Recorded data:
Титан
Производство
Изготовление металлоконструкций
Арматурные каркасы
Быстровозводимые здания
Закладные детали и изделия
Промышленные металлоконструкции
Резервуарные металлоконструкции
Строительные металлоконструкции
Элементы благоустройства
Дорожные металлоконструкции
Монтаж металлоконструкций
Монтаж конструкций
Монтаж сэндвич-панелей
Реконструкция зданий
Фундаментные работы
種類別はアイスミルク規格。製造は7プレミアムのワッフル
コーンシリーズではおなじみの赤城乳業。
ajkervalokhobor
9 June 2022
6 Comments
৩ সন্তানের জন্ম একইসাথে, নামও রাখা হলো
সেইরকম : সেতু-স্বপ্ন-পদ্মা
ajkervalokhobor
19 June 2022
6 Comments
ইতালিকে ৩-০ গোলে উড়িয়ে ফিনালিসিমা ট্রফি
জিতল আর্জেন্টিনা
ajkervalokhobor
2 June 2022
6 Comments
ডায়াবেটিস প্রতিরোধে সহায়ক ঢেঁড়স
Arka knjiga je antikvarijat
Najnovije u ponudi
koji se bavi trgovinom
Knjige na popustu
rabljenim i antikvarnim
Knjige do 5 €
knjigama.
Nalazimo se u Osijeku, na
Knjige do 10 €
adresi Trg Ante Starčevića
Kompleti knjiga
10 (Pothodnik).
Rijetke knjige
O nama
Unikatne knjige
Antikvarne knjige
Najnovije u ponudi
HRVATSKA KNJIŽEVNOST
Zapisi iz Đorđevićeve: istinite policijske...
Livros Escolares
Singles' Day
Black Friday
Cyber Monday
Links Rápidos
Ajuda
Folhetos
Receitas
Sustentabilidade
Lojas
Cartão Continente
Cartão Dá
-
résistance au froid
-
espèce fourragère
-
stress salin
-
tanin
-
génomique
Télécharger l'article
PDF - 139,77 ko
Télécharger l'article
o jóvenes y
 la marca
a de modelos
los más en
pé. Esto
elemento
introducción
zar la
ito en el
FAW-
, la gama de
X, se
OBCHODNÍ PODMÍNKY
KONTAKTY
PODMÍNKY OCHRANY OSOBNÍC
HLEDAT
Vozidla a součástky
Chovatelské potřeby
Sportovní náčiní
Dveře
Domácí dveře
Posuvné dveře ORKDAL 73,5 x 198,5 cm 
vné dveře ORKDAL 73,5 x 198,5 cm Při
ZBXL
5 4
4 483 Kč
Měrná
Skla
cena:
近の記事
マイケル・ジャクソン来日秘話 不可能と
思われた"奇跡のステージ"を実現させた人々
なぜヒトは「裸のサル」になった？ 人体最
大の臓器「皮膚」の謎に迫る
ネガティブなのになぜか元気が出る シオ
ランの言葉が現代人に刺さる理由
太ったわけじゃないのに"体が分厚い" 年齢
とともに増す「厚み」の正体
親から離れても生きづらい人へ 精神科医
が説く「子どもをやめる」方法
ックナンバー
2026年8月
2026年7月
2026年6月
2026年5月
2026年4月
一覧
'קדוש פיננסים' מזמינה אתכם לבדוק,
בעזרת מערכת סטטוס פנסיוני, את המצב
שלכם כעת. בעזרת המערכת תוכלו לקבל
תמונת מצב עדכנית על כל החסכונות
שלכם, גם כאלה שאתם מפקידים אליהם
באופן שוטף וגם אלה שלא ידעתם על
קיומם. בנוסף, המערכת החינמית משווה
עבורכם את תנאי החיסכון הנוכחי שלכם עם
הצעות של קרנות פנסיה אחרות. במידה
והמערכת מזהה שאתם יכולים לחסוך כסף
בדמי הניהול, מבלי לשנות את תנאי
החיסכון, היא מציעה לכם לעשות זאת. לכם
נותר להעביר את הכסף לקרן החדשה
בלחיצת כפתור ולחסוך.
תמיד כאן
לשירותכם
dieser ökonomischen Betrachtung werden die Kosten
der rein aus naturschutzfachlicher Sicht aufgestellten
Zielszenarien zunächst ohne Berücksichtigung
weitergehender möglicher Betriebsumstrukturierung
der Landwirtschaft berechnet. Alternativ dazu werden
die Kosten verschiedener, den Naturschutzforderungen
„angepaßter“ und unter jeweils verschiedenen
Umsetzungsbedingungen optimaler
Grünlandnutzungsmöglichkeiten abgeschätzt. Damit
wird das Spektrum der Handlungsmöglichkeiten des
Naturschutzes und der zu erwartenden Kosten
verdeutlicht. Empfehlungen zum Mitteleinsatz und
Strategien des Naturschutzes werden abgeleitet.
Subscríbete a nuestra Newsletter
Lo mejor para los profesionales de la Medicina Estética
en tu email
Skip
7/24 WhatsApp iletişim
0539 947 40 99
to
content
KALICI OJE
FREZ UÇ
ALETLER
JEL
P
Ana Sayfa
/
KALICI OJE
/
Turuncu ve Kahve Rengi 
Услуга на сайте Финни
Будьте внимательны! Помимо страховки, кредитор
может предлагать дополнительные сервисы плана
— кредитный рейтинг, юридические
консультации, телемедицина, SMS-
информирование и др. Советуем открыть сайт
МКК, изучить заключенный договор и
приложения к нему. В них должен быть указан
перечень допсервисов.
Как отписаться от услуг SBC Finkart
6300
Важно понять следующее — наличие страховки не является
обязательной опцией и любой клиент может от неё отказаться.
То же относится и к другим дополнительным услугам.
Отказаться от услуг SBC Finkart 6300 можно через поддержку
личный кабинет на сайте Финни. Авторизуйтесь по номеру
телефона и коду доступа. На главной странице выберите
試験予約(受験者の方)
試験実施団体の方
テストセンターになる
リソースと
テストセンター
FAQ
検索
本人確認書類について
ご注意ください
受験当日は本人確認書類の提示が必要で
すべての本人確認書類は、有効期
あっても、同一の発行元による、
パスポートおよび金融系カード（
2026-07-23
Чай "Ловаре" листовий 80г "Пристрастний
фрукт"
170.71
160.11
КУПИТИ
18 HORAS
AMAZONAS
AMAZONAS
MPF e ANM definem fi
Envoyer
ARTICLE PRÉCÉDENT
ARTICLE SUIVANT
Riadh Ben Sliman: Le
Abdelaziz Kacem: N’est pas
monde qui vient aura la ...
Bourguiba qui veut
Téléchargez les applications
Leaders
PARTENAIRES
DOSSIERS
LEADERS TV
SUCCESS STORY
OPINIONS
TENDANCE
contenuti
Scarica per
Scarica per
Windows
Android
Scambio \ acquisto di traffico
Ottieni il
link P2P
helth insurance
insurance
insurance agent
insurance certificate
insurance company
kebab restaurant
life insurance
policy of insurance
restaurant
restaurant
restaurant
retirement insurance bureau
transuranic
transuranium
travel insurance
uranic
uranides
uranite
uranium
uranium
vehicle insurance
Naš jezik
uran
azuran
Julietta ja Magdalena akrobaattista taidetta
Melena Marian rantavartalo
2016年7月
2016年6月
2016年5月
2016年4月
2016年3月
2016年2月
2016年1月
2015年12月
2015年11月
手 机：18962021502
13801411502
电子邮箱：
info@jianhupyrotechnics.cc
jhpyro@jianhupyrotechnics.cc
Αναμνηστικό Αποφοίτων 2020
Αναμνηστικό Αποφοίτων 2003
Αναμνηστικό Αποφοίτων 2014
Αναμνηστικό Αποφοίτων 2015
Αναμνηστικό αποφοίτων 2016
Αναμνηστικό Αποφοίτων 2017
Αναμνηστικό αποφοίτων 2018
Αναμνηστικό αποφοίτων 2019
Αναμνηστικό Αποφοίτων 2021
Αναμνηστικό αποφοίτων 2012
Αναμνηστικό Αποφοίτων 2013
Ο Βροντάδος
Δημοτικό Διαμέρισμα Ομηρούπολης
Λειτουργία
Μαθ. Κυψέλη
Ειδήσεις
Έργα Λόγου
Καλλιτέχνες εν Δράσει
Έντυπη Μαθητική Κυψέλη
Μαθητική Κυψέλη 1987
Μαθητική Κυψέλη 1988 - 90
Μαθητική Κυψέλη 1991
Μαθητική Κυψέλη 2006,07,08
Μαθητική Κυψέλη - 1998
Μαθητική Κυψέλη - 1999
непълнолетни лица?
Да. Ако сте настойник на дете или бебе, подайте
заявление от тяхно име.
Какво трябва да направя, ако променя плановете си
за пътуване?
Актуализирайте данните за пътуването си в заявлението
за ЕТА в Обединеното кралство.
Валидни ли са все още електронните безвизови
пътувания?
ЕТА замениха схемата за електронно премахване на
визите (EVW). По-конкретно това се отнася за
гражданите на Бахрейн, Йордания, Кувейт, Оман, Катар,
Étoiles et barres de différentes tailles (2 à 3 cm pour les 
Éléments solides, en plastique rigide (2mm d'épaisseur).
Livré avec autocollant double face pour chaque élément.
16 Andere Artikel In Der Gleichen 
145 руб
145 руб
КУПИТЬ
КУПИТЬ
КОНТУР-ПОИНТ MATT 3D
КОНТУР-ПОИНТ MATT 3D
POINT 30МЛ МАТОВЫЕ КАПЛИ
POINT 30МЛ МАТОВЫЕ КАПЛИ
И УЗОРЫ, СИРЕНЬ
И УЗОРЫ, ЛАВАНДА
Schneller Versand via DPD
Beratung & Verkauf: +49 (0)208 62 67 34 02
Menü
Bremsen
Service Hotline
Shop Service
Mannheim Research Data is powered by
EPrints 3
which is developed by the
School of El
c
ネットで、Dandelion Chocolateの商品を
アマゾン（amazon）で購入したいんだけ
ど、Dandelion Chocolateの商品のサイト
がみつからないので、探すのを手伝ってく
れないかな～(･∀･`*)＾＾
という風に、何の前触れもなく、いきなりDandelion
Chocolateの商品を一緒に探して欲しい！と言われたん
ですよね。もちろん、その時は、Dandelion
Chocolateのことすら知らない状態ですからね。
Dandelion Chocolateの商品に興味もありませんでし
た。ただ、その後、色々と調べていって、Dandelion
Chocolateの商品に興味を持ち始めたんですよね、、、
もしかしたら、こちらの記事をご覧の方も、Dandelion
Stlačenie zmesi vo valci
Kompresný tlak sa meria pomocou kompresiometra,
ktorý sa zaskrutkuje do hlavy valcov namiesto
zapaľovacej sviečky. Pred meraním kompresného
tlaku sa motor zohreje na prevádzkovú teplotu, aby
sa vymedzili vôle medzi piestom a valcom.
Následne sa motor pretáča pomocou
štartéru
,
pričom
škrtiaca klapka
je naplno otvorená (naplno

▶ **Directive**
Please collect every line of the material that contains the word "может", matching case exactly.

▶ **Response for this exercise**
может предлагать дополнительные сервисы плана
обязательной опцией и любой клиент может от неё отказаться.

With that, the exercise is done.